[Assignment]
Please find every line of the listing below where "Rendered" occurs and copy it.

[Data in this exercise]
▬▬▬

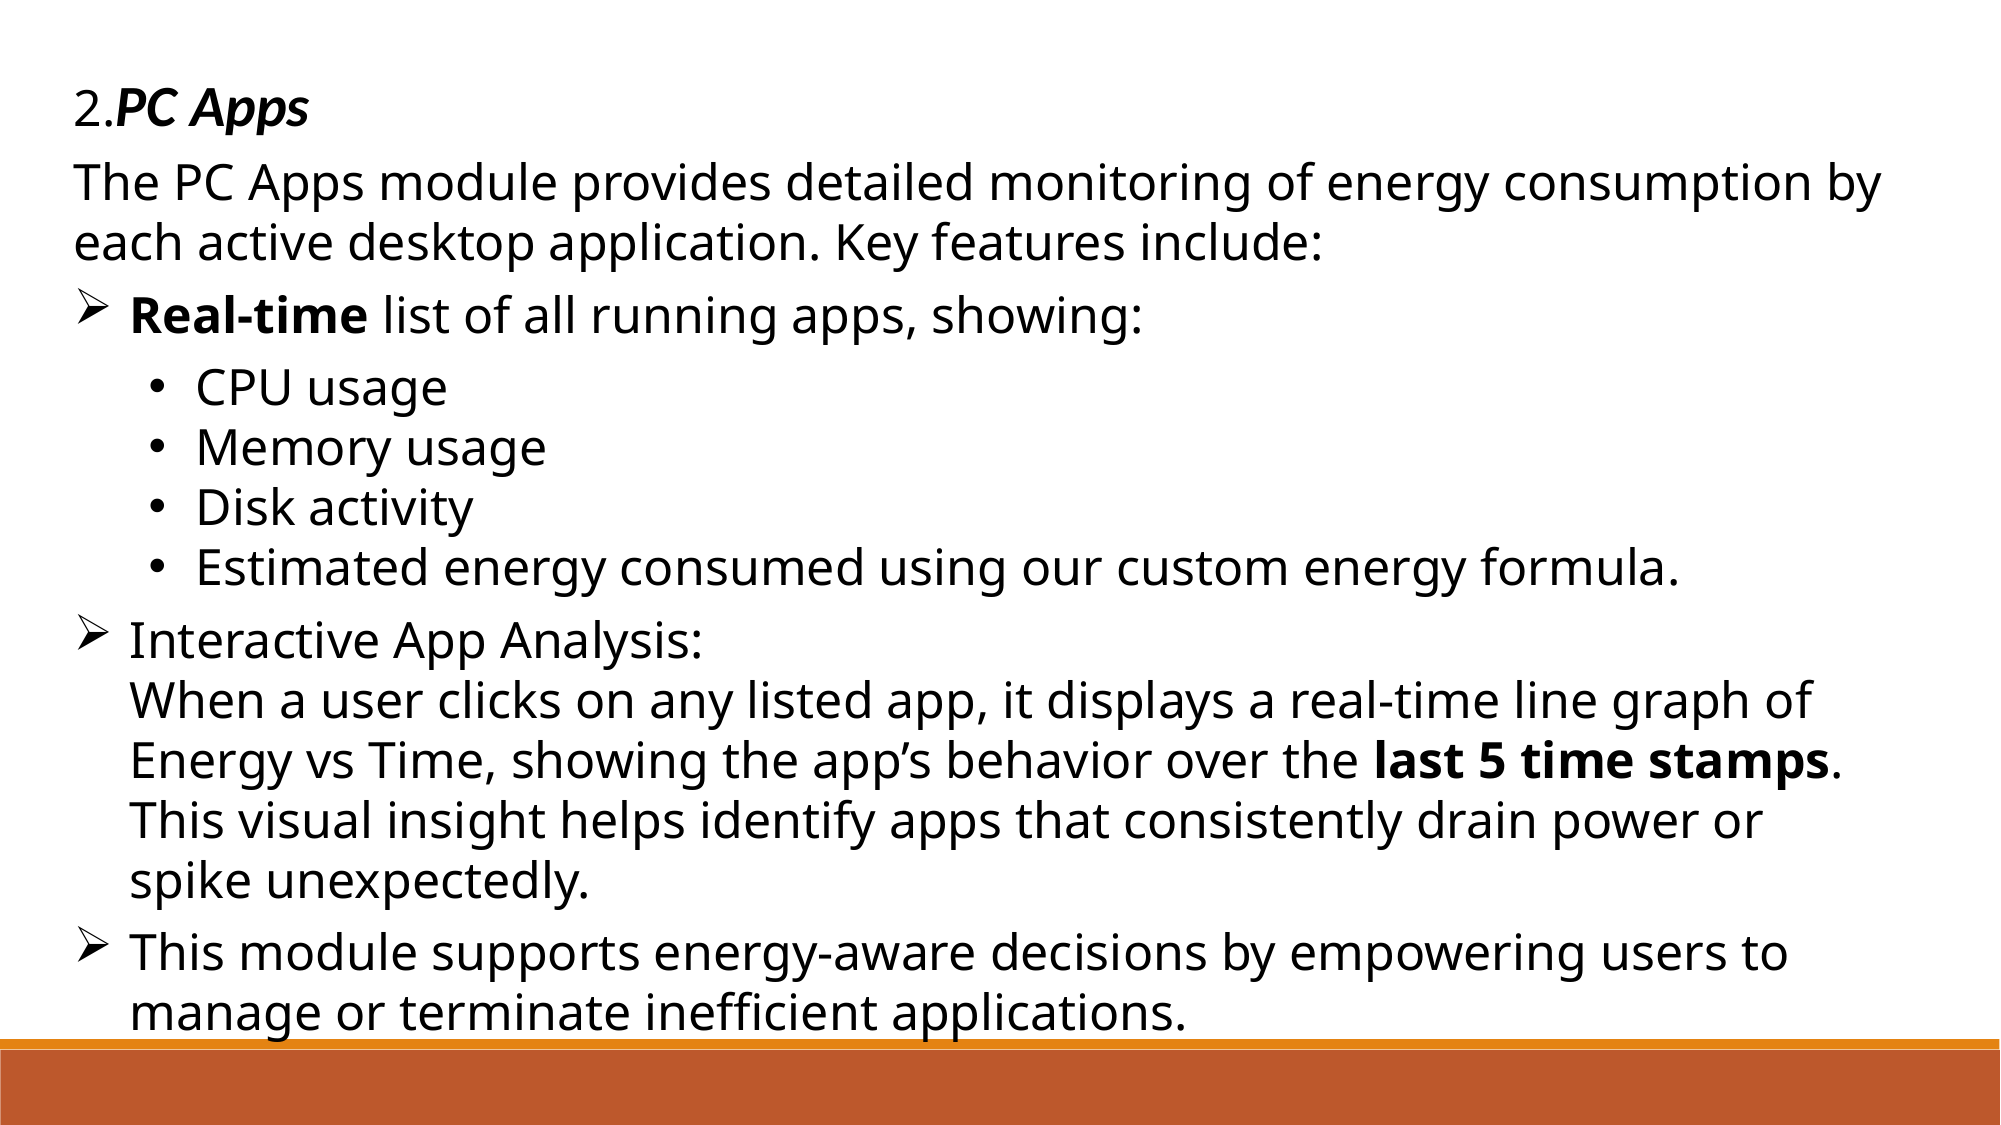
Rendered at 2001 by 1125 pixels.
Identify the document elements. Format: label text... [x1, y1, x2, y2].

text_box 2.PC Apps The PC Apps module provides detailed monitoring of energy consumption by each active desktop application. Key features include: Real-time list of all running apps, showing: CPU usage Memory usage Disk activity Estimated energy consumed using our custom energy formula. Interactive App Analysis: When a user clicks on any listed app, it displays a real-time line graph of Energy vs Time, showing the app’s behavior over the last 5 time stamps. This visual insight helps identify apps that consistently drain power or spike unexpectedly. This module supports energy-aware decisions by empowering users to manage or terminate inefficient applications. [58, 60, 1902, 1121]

▬▬▬

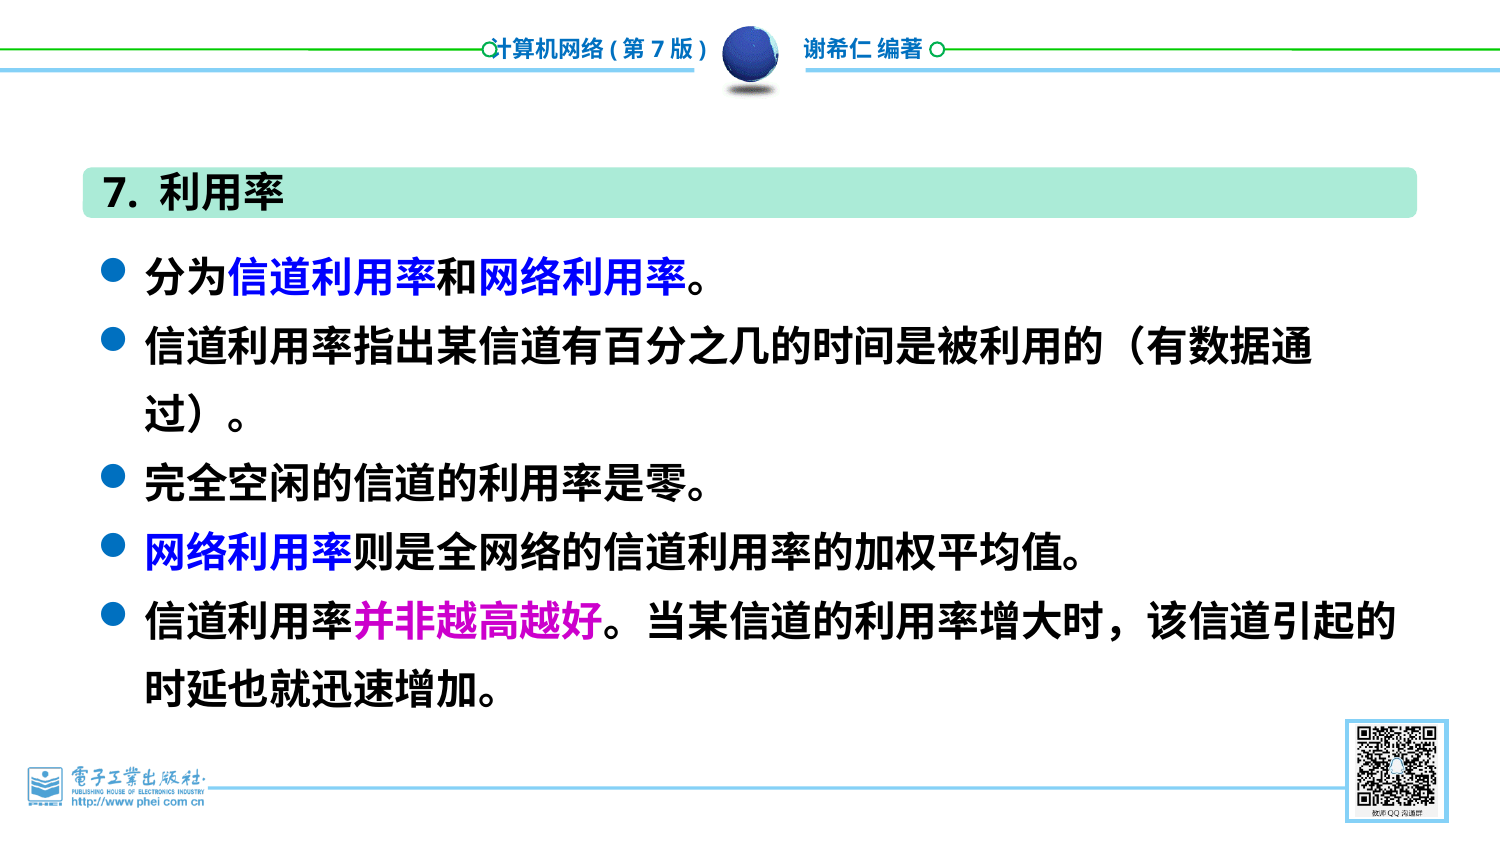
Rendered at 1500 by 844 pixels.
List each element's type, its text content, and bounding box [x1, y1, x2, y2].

▬▬▬

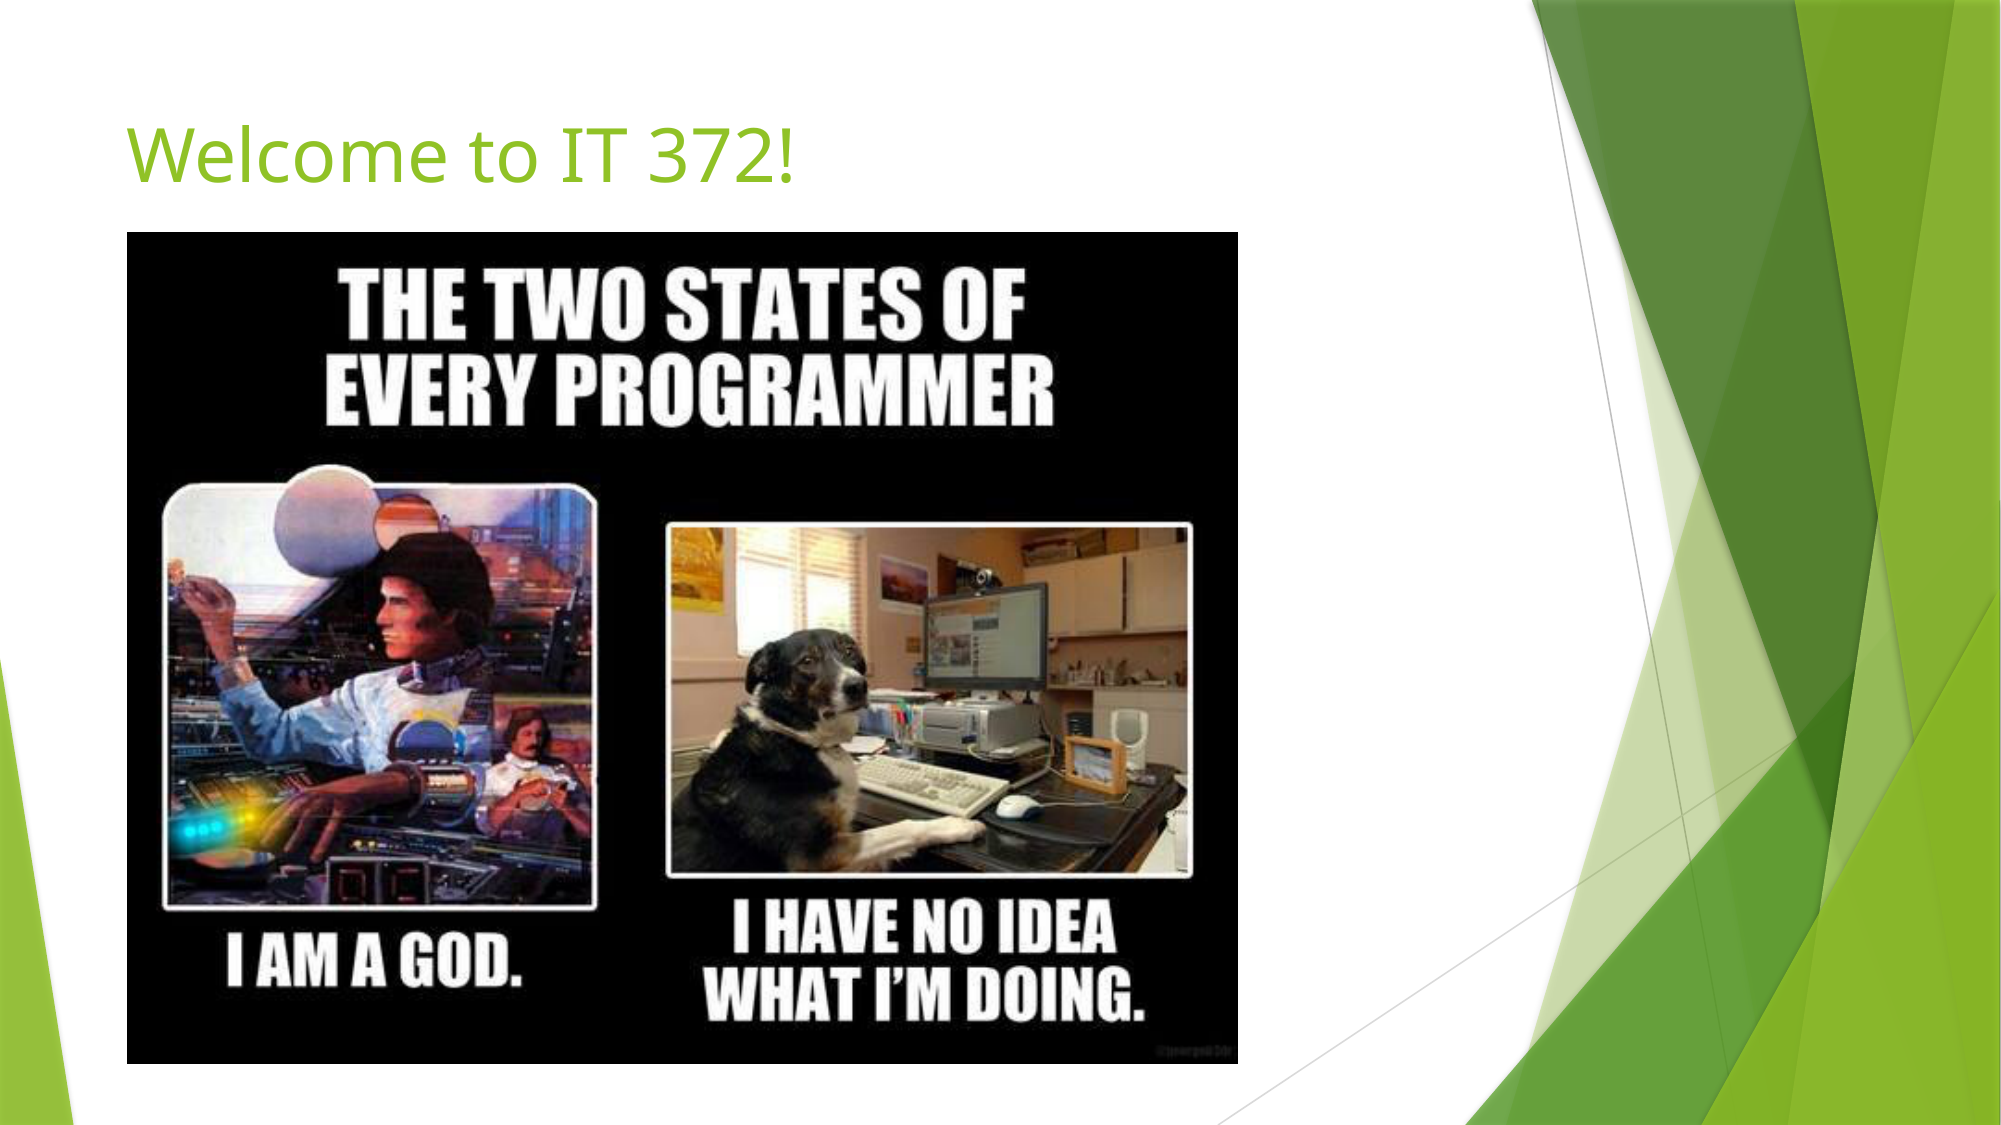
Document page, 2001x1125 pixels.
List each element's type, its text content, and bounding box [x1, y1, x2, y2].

▬▬▬

[Answer space]
Rendered at 2001 by 1125 pixels.
Rendered at 1500 by 844 pixels.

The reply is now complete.